So I finally started watching The Wire.
Went out and rented the first three DVD’s on Monday. I’m about to watch the tenth episode now. I’m ridiculous-addicted — living in Wire World. This is why I’m not writing as much as last week — which is maybe a good thing: one obsession displaces another.
I’m normally cynical about almost everything (e.g. I never took to 24 or The Sopranos, or that show about the island — whatsitcalled). To say that I’m not disappointed by The Wire is pretty high praise… But then on top of that there’s a kind of physical need to continue consuming it. One episode ends and you just automatically have to put the next one on.
Here’s Wire fan Matthew Yglesias today, responding to comparisons made between The Godfather and The Sopranos:
The relevant comparison here is to The Wire which, though not quite equal in length to The Sopranos, is comparable in scale. And the Wire, though I think it does flag a bit in seasons four and five, absolutely never stops feeling like a single coherent work that deserves to be watched uninterrupted from end to end. The Sopranosis extremely well-made television, but especially after season two it begins to get very “televisiony” — full of occasional digressions and sub-plots that feel like filler or stalling or efforts to spread screen time around rather than being crucial to the development of the story. If The Wire had never existed, one might be inclined to say that this is just intrinsic to the medium, but we while it is endemic to the medium we also know now that it’s avoidable.
This is just when I start to have fun: talking and thinking about new mediums, formats, and modes of entertaining and informing. DVD’s have certainly changed TV — not just the way we watch it and the way it’s distributed, but the way it’s conceived.

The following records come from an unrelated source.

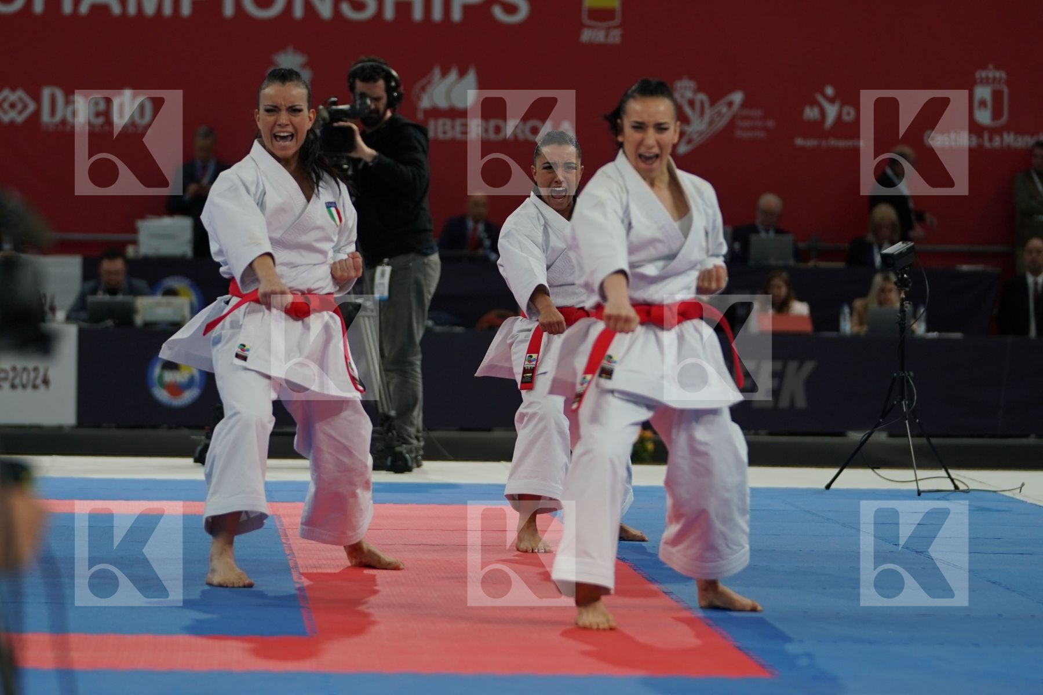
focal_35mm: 180
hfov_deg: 11.4
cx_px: 522
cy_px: 348
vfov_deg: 7.6
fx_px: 5215
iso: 500
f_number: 2.8
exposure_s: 1/500
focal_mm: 120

Yglesias quotes Douthat, who suggested that comparing The Godfather to The Sopranos is “a little like comparing James Joyce’s “The Dead” to David Copperfield.” It’s worth remembering that giant old books like that sometimes were often first published in serial form, in periodicals before coming out as all-in-one books.
Now I’m not just interested in what happens on The Wire. I’m dying to find out what happens to TV.